Of course, many places in the US also took a similarly relaxed approach to tackling the pandemic, with conservative lawmakers and anti-lockdown activists citing Sweden as taking the right approach. Sweden, rarely finding cheerleaders among conservative US circles, suddenly stood as an example to follow. But since then, places such as Arizona, Texas and Florida have all seen significant spikes in cases following reopenings and are being deemed the new epicentres of the virus – while Sweden’s numbers have stabilised. According to some reports, the death toll in Sweden is one of the highest in the world per capita, but the total number of Swedish deaths remains at just above 5,000, compared to over 120,000 in the US, over 43,000 in the UK, over 28,000 in Spain and over 34,000 in Italy. The mortality rate in Sweden and the number of new intensive care cases in the country declined in the last week and contagion rates here are now “stable” according to the WHO.

Although it didn’t always feel like it at the time, Sweden issued clear guidance from the beginning, with the expectation that people would choose to follow it. It certainly was my experience that everyone I knew stopped going into the office and started working from home. William Hanage, an associate professor of epidemiology at Harvard’s School of Public Health, attributed Sweden’s slowing of the virus to implementing guidance early on. “Sweden’s policy is unusual in that it took a much less stringent approach to preventing transmission," he says, "but interestingly it implemented those measures at a very early stage in the pandemic, before large amounts of community spread had occurred.”

Now I go outside and all too often realise I’ve left my hand sanitiser at home. I even met a friend for lunch outdoors at a busy cafe one particularly sunny day, and another indoors one Friday night for dinner. In May I had a birthday bash in my garden with a dozen or so friends and we ended up at the local bar. I always felt guilty after, as if I’d done something wrong that I couldn’t tell my family in Baltimore about. When I watched international news or spoke to family back home I would feel a certain cognitive dissonance between my own seemingly low-risk reality and what I knew to be happening in the rest of the world. My family in the US calls me skeptically questioning why I’ve had people over in my garden, or been out to eat. I can’t explain the lack of logic that permits an entire city’s citizens to operate life as normal in the midst of a global pandemic. But Stockholm has become a bubble of exactly this.

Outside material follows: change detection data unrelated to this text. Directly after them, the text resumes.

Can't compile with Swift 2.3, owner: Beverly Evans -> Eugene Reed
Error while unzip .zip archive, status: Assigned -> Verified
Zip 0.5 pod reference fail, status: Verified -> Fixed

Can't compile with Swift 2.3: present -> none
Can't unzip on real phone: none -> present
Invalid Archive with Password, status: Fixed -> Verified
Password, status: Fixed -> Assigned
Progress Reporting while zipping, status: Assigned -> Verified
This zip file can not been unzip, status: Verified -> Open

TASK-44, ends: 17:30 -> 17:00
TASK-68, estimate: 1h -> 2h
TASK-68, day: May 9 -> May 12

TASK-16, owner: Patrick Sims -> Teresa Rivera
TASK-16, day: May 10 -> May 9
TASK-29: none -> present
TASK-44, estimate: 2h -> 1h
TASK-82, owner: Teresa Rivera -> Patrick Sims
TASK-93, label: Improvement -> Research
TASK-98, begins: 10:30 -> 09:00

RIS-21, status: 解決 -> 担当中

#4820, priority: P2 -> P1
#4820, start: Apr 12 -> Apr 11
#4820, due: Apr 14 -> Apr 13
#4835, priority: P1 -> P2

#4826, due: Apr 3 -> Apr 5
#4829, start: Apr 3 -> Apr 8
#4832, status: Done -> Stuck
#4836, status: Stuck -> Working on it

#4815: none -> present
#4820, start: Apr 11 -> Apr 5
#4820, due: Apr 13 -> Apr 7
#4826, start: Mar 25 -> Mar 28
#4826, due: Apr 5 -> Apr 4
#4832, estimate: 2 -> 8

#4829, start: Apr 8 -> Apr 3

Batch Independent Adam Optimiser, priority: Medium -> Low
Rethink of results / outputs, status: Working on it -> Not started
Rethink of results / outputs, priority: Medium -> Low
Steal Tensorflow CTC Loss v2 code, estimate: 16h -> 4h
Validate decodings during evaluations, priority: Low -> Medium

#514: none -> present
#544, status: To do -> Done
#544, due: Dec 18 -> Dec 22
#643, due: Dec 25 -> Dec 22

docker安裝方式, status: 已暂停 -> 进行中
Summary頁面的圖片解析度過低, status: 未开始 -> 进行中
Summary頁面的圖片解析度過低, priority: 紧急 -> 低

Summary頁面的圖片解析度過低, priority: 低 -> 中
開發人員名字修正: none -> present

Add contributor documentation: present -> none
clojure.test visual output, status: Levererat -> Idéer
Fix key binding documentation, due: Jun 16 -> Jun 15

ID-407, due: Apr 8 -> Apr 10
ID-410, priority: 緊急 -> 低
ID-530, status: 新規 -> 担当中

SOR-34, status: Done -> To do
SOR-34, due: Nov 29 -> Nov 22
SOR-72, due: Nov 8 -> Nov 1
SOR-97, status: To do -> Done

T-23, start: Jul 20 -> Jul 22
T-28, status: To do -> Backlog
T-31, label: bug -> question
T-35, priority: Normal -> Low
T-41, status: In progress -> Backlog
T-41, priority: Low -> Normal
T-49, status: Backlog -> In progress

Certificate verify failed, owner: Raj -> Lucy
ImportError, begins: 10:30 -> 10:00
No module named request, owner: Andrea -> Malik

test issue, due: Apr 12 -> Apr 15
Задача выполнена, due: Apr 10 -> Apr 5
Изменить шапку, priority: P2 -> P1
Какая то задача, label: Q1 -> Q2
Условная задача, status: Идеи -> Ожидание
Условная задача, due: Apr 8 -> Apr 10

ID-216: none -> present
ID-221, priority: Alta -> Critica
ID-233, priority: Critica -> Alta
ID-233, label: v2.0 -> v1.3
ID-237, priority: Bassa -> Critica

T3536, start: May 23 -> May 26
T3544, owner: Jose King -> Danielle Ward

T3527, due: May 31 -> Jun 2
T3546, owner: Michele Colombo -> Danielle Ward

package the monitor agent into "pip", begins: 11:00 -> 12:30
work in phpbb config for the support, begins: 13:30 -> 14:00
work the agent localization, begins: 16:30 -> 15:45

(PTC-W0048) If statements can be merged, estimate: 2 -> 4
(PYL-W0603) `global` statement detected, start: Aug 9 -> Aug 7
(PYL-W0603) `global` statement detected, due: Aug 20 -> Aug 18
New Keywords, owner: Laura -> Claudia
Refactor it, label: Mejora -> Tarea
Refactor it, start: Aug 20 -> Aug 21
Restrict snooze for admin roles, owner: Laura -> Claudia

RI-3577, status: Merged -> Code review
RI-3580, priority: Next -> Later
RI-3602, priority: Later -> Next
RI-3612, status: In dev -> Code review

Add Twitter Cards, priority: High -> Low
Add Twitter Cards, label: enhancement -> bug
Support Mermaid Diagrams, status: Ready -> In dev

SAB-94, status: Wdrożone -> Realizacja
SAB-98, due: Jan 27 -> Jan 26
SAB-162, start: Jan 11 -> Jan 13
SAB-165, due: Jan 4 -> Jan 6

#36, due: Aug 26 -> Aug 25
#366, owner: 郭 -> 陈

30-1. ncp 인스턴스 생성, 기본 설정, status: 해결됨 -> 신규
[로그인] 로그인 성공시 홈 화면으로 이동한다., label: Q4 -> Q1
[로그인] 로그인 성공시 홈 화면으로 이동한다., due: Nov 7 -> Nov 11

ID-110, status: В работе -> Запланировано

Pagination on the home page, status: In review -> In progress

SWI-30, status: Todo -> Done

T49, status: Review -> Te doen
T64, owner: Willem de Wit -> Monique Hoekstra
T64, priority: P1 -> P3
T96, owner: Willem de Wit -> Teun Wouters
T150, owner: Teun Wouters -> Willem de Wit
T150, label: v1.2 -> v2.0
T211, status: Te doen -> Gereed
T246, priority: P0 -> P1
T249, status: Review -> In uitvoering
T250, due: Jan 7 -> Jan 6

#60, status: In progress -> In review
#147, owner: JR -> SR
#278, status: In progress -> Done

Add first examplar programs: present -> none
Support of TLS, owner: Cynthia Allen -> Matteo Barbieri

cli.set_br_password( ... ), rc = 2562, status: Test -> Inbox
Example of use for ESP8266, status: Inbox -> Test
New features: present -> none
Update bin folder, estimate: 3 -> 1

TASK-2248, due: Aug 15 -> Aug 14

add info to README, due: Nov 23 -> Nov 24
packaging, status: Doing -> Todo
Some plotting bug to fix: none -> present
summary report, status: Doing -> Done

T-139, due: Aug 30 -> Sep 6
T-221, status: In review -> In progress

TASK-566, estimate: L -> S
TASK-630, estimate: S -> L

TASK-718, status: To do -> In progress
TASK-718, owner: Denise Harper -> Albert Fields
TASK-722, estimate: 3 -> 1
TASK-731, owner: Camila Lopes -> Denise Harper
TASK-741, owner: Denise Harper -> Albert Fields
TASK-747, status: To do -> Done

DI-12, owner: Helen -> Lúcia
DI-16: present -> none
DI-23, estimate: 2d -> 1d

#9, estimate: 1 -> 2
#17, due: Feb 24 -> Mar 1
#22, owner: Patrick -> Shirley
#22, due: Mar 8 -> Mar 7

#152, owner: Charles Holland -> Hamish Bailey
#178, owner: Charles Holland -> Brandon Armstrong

Being relatively young and healthy, I’m not so worried about getting sick. Even though young and healthy people have gotten seriously ill, there haven’t been any reported cases at my kids’ or any of my friends’ kids’ schools. Nobody I know in Stockholm knows has gotten sick, allowing me to feel a certain distance from it. But my husband’s parents are in their mid-70s and weren’t able to see their grandchildren for two months save for a few visits to their hallway, where we wave and blow kisses to them standing at the door.

I’ve been grateful – but also felt a sense of guilt for – my freedom here. When there are no hard and fast rules about how to act, it’s easy to constantly question yourself: Is it really okay to be outside, sitting at this full cafe? Is it okay to invite a few friends over for a birthday? Is it okay to send my kids to school? These questions have surely gone through minds around the world in the past several weeks, and now it’s clear that that behaviour had dire consequences in some cities and not others.

While Swedish social media at times suggests an endless friend-filled party at summer homes and popular hangouts, the reality here is a balancing act between personal judgement and the freedom to continue life as normal. Self-regulation is what it comes down to in Sweden, anyway.

Elysha Krupp is a writer and editor currently living in Stockholm.